Steven’s case is noteworthy for several reasons. First, it raises concerns with in-house counsel that deal with federal government agencies, including those handling FCPA investigations or answering compliance-related questions from the DOJ, SEC, and FDA. Second, it involved an attorney safe harbor provision housed in federal statutes, which protects attorneys who rely on the advice of outside counsel. Finally, Ms. Stevens was not accused of taking part in the actual underlying wrongdoing, but was still charged in connection with the wrongdoing. This is unusual because “in most off-label drug cases, the government charges senior business executives, not attorneys” according to John Wood, former U.S. Attorney in Missouri.
Judge Titus’ ruling was equally unusual—in his tenure as a federal judge, he had never granted a directed verdict of acquittal before the defense presented its case—until now. In his opinion, Titus wrote, “I believe that it would be a miscarriage of justice to permit this case to go to the jury. There is an enormous potential for abuse in allowing prosecution of an attorney for the giving of legal advice.

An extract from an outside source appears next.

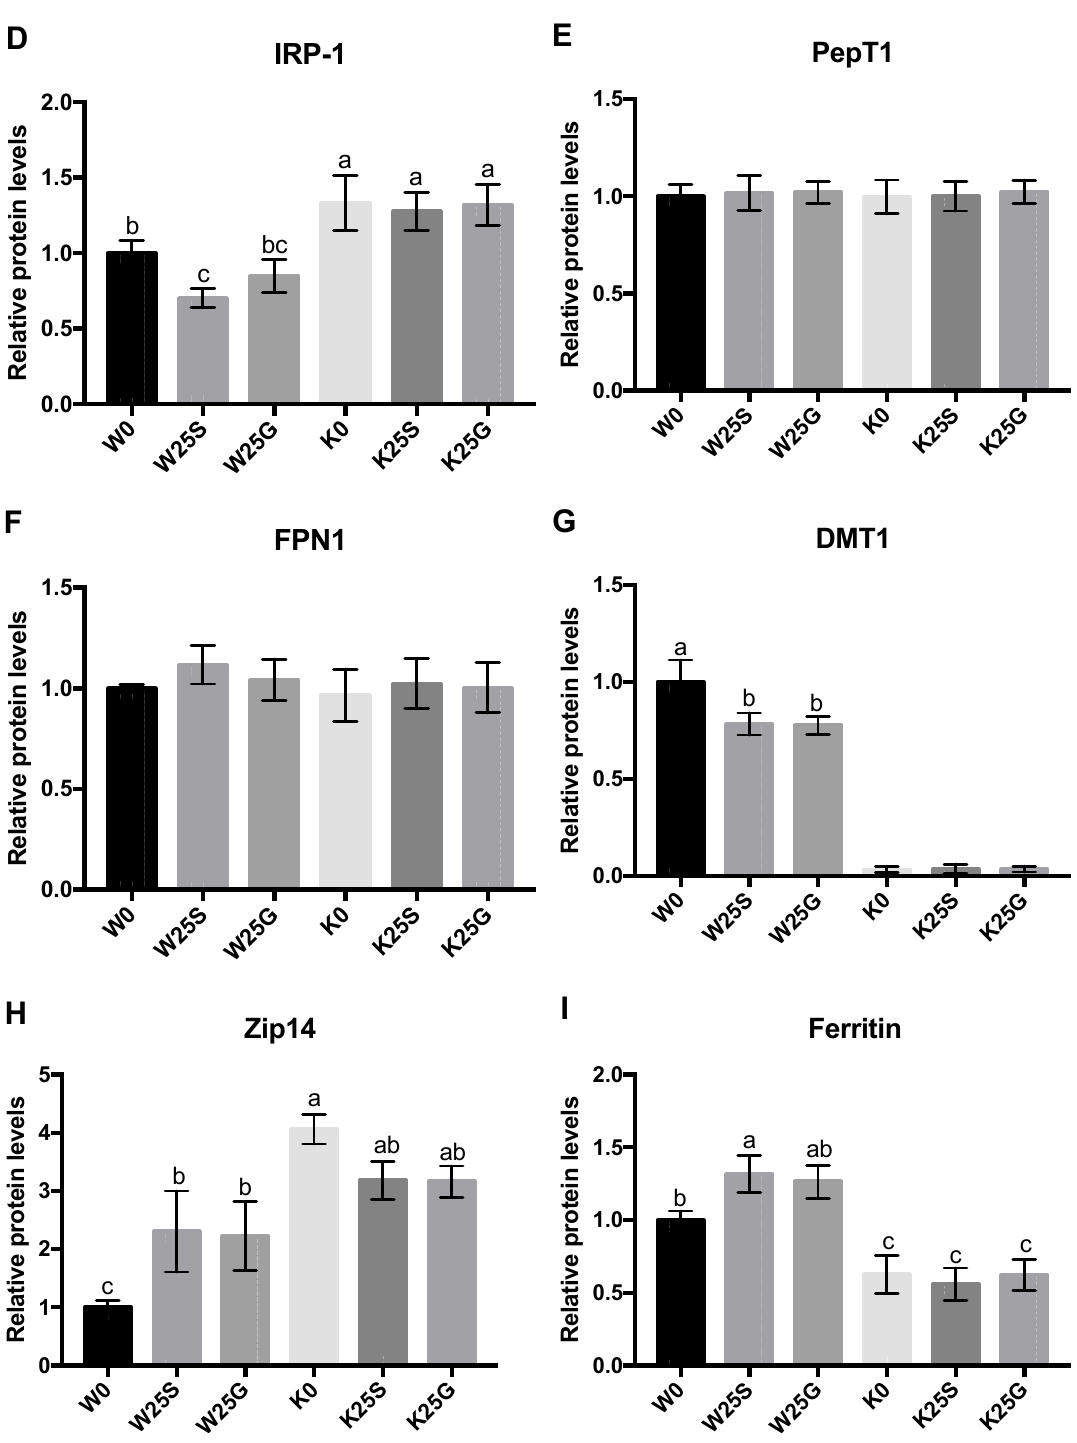
Figure 5. Expression of some iron regulators and transporters after treated with 25 µ M of different iron sources for two hours. Values not sharing a common letter differ significantly ( p < 0.05). W: wild-type cells treated with 0 µ M iron; W25S, W25G: wild-type cells treated with 25 µ M FeSO 4 , 25 µ M Fe-Gly; K0: DMT1-knockout cells treated with 0 µ M iron; K25S, K25G: treated with 25 µ M FeSO 4 , 25 µ M Fe-Gly. ( A ) Western blot bands of iron regulators and transporters. Statistical analysis of ( B ) hypoxia-induced factor-2 α (HIF-2 α ), ( C ) iron regulatory protein 1 (IRP-1), ( D ) IRP-2, ( E ) peptide transporter 1 (PepT1), ( F ) ferroportin 1 (FPN1), ( G ) DMT1, ( H ) iron-regulated transporter (IRT)-like protein 14 (Zip14), ( I ) ferritin expression.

I conclude that the defendant in this case should never have been prosecuted and she should be permitted to resume her career.”
In coming to his decision, he stated, “it is clear that [Ms. Stevens’ statements made to the FDA] were made in good faith which would negate the requisite element [of specific intent to commit a crime] required for all six of the crimes charged in this case.” Moreover, “GlaxoSmithKline did not come to Ms. Stevens and say, assist us in committing a crime or fraud. It came to her for assistance in responding to a letter from the FDA.”

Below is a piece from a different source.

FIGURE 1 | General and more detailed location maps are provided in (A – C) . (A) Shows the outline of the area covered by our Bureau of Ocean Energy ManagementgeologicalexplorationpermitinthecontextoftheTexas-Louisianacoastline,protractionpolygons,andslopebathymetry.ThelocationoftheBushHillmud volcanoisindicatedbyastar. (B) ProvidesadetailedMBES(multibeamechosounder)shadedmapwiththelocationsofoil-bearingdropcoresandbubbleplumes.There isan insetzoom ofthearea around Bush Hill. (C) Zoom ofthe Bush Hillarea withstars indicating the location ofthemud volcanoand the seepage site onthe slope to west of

Titus said Congress designed the safe-harbor provision to protect an attorney who is zealously representing her client and “that vigorously and zealously representing a client is no a basis for charging an offense [of] obstruction of justice.” Titus concluded that Steven’s responses to the FDA “were in the course of her bona fide legal representation of a client and in good faith reliance of both external and internal lawyers for GlaxoSmithKline...[and] every decision that she made and every letter she wrote was done by a consensus.”
Accordingly, "I conclude on the basis of the record before me," Judge Titus said, "that only with a jaundiced eye and with an inference of guilt that's inconsistent with the presumption of innocence could a reasonable jury ever convict this defendant."